**EXERCISE INSTRUCTIONS**. A single stretch of the material below is to be transcribed exactly, starting at the line with "Votre objectif à" and ending after the line with "## Utilisation de git".

*** Begin section ***

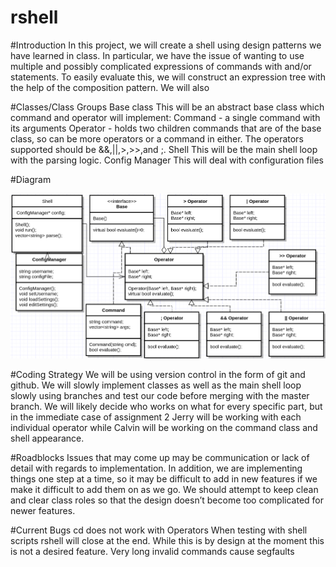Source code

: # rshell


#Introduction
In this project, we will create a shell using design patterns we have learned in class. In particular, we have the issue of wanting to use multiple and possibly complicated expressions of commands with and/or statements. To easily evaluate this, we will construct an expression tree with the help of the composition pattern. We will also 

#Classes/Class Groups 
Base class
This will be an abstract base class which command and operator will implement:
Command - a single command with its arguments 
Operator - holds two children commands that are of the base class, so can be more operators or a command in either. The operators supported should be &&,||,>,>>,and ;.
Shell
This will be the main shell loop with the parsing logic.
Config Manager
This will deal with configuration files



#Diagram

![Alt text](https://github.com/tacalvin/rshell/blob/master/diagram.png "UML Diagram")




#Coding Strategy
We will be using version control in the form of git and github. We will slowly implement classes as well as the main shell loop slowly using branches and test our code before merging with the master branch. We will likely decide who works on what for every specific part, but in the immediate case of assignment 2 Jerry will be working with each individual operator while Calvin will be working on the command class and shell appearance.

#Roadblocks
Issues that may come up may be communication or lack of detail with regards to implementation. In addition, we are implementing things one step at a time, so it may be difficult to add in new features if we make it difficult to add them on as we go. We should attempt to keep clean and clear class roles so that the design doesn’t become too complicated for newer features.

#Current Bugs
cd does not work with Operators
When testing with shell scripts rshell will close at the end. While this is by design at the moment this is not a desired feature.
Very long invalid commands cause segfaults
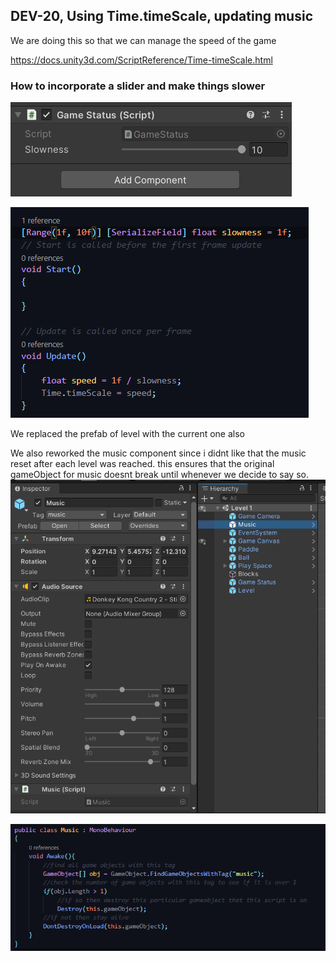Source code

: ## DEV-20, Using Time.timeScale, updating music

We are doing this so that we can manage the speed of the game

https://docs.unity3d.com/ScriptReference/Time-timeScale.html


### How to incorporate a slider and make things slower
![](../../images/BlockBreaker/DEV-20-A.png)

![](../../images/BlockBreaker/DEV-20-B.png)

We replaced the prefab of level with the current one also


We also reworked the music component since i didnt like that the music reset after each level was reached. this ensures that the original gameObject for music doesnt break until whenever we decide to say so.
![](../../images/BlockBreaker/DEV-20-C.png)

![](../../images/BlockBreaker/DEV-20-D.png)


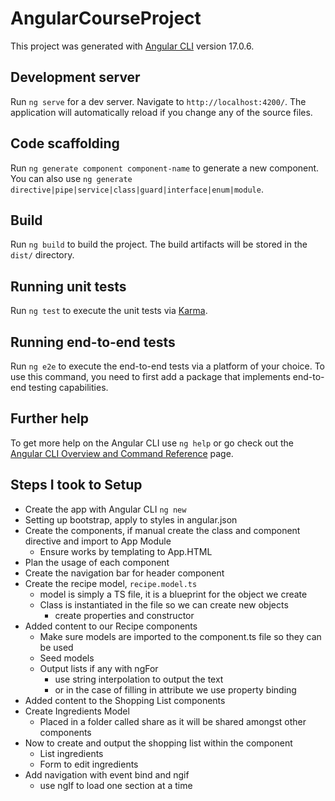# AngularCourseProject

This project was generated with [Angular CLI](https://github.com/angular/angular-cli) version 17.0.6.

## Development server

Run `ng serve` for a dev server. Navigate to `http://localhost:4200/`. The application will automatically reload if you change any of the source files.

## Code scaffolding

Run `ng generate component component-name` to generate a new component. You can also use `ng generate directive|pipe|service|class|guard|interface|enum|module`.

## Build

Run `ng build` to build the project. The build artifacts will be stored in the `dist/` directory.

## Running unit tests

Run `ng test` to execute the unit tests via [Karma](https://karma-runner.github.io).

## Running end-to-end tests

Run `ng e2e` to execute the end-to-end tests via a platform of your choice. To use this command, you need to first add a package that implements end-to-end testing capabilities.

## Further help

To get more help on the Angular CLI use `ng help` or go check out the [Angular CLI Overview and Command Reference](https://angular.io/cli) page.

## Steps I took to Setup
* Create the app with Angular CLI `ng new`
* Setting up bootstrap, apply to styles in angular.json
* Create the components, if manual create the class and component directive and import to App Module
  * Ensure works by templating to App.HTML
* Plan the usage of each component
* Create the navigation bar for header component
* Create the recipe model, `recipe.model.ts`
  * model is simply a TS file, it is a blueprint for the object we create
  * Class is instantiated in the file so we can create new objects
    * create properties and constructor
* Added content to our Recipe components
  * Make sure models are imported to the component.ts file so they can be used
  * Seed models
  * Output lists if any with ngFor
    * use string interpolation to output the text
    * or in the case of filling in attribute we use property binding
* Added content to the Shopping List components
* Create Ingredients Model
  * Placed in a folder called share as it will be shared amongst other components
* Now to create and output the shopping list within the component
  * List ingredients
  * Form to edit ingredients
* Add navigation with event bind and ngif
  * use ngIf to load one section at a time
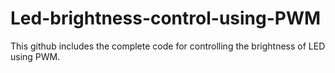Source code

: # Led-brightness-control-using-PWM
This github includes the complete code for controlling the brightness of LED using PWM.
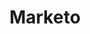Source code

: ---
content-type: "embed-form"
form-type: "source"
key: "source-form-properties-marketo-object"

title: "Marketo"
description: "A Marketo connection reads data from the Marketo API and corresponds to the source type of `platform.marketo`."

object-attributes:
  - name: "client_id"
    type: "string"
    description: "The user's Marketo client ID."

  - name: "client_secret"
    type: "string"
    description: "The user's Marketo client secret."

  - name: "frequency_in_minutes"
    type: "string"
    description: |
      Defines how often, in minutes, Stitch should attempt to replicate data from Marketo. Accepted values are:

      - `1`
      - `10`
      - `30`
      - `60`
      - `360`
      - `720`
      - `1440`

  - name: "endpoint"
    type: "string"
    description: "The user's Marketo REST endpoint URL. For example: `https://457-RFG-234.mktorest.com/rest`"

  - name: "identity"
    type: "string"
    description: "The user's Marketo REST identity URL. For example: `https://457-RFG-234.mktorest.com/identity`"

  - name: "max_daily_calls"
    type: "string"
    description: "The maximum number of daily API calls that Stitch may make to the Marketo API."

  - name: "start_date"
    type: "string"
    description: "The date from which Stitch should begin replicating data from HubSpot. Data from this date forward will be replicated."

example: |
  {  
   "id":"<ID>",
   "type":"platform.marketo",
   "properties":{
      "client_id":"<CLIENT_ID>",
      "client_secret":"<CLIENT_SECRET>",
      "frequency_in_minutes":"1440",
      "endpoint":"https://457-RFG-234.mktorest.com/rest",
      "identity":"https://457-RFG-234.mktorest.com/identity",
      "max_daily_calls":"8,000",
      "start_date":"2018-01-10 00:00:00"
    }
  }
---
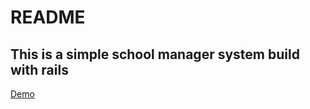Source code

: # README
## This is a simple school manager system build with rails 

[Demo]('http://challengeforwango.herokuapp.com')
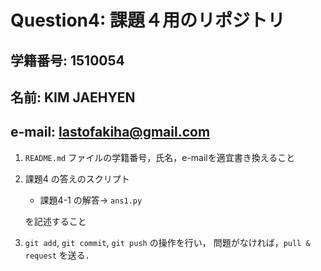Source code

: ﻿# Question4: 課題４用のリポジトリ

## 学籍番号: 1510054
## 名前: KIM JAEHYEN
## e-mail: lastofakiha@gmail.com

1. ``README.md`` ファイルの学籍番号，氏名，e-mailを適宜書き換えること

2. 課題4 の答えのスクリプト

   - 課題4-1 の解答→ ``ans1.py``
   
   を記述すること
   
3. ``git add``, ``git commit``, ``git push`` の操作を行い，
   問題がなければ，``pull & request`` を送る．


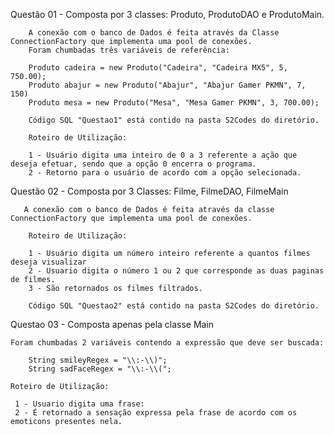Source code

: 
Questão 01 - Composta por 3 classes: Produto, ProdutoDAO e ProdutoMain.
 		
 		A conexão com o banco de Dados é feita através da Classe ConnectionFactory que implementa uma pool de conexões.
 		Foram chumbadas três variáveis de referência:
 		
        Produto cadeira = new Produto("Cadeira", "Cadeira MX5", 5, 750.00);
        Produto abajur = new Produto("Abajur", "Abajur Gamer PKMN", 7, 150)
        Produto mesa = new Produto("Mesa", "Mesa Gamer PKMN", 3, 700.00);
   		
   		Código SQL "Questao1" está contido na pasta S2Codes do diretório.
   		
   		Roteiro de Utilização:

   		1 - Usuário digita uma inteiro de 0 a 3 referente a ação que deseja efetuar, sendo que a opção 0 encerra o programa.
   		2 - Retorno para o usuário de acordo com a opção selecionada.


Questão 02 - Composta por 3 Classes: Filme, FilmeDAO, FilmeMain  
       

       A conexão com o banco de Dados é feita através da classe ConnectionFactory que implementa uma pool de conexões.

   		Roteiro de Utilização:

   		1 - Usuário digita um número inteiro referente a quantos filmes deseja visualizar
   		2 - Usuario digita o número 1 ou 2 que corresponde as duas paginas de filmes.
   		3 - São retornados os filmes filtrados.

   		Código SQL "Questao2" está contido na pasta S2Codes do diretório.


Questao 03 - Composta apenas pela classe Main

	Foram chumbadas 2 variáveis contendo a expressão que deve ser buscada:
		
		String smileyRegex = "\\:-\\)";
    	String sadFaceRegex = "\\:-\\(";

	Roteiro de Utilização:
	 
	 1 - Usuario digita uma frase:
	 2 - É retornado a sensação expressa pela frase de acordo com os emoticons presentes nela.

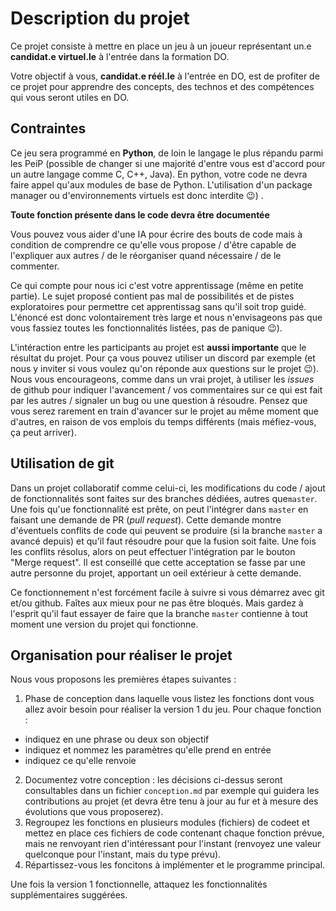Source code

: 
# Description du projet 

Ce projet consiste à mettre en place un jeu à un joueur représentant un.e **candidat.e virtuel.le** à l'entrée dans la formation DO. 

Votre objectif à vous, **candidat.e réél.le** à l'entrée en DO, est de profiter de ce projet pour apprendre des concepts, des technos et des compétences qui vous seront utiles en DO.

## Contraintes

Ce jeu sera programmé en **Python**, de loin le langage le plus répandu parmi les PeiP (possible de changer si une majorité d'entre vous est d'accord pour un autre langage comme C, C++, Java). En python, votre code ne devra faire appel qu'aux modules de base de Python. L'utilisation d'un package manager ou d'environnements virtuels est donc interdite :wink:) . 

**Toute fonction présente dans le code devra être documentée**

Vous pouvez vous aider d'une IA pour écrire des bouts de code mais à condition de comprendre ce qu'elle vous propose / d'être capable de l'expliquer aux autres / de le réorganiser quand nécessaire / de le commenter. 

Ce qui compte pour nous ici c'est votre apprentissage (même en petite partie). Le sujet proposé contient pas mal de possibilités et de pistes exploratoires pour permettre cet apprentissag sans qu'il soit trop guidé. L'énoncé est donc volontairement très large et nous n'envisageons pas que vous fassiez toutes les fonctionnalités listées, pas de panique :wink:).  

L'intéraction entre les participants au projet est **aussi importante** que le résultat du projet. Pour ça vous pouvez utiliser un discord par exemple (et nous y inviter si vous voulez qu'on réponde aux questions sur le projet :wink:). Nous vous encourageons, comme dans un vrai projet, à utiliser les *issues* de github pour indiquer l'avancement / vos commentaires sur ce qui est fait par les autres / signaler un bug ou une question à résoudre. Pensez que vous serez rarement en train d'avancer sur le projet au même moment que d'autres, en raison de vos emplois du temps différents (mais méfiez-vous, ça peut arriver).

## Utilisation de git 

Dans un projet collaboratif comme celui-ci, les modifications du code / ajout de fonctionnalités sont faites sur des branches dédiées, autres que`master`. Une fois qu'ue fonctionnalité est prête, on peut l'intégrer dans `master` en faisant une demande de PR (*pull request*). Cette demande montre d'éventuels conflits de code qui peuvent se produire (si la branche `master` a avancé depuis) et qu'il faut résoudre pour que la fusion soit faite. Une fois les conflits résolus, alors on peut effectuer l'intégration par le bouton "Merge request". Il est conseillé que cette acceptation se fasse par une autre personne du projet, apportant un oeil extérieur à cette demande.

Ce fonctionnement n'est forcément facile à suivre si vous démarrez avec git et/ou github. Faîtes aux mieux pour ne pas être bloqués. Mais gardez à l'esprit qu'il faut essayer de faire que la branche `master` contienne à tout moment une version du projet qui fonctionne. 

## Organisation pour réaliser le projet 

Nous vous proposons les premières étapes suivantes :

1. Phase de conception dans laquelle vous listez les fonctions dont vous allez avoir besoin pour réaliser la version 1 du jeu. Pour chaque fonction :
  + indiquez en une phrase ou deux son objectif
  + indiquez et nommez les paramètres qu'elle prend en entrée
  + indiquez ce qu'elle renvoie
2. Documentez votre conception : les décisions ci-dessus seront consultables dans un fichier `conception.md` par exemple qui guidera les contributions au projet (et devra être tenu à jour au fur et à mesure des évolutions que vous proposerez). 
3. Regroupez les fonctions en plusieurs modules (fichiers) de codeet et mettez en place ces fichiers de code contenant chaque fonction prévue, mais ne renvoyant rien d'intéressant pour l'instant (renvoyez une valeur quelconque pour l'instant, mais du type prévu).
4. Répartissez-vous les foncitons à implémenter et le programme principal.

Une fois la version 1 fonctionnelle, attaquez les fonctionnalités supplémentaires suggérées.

*** End section ***

**RESPONSE AREA**.
Votre objectif à vous, **candidat.e réél.le** à l'entrée en DO, est de profiter de ce projet pour apprendre des concepts, des technos et des compétences qui vous seront utiles en DO.

## Contraintes

Ce jeu sera programmé en **Python**, de loin le langage le plus répandu parmi les PeiP (possible de changer si une majorité d'entre vous est d'accord pour un autre langage comme C, C++, Java). En python, votre code ne devra faire appel qu'aux modules de base de Python. L'utilisation d'un package manager ou d'environnements virtuels est donc interdite :wink:) . 

**Toute fonction présente dans le code devra être documentée**

Vous pouvez vous aider d'une IA pour écrire des bouts de code mais à condition de comprendre ce qu'elle vous propose / d'être capable de l'expliquer aux autres / de le réorganiser quand nécessaire / de le commenter. 

Ce qui compte pour nous ici c'est votre apprentissage (même en petite partie). Le sujet proposé contient pas mal de possibilités et de pistes exploratoires pour permettre cet apprentissag sans qu'il soit trop guidé. L'énoncé est donc volontairement très large et nous n'envisageons pas que vous fassiez toutes les fonctionnalités listées, pas de panique :wink:).  

L'intéraction entre les participants au projet est **aussi importante** que le résultat du projet. Pour ça vous pouvez utiliser un discord par exemple (et nous y inviter si vous voulez qu'on réponde aux questions sur le projet :wink:). Nous vous encourageons, comme dans un vrai projet, à utiliser les *issues* de github pour indiquer l'avancement / vos commentaires sur ce qui est fait par les autres / signaler un bug ou une question à résoudre. Pensez que vous serez rarement en train d'avancer sur le projet au même moment que d'autres, en raison de vos emplois du temps différents (mais méfiez-vous, ça peut arriver).

## Utilisation de git 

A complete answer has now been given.